Genome assembly, gene function annotation and phylogenetic
analyses
A total of 7,225,123 raw Illumina sequences were obtained, filtered, and
cleaned using the trim_galore program v0.6.7
(https://github.com/FelixKrueger/TrimGalore). Out of these, 7,206,640
sequences, with both pairs preserved, were utilized for genome assembly.
The de novo genome assembly was conducted using the multi-platform
genome assembly pipeline (MpGAP) v3.1, employing Nextflow version
21.10.6 and Masurca version 4.0.5. To assess the quality of the
assembly, Quast version 5.0.2 and Busco version 5.4.2 were employed,
utilizing the Saccharomycetales_odb10 database. The assembly with the
best performance (highest N50 and largest contig size (Kbp)) was then
annotated using the Funannotate pipeline version 1.8.14. Contigs smaller
than 500 base pairs were removed, and repeated sequences were masked
using default settings. Gene prediction was carried out ab initio using
’Augustus’, ’HiQ’, ’GlimmerHMM’, ’snap’, and ’GeneMark’. The prediction
of t-RNAs was performed using tRNAscan-SE v2.0.9, a program included in
Funannotate. For annotation and functional prediction of genes we
utilized InterProScan. KEGG and KofamKOALA web server were used to
predict the gene functions of N. atacamensis ATA-11A-B. The
average nucleotide identity (ANI) between Nakazawaea genomes was
estimated from different available assemblies using OrthoANI (Leeet al. , 2016).

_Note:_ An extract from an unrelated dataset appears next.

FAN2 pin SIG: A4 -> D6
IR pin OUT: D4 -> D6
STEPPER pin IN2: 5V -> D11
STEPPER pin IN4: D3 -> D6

A maximum-likelihood phylogenetic tree (ML) was constructed using a
protein sequence predicted from N. atacamensis and other fourNakazawaea species (N. peltata , N. holstii ,N. ishiwadae , and N. ambrosiae ). The yeast speciesP. tannophilus was used as an outgroup. Ortho-Finder v2.4.1 was
employed to identify orthologous protein groups among these six
different species. Subsequently, a total of 2,422 single-copy orthologs
were identified in all species and aligned using Muscle v3.8.15 (Edgar,
2004). Alignments were concatenated to produce a maximum-likelihood tree
with RAxML v8.2.12 (-f a -x 12345 -p 12345 -# 100 -m PROTGAMMAJTT -k).
The phylogenetic tree was visualized and plotted using iTOL v5.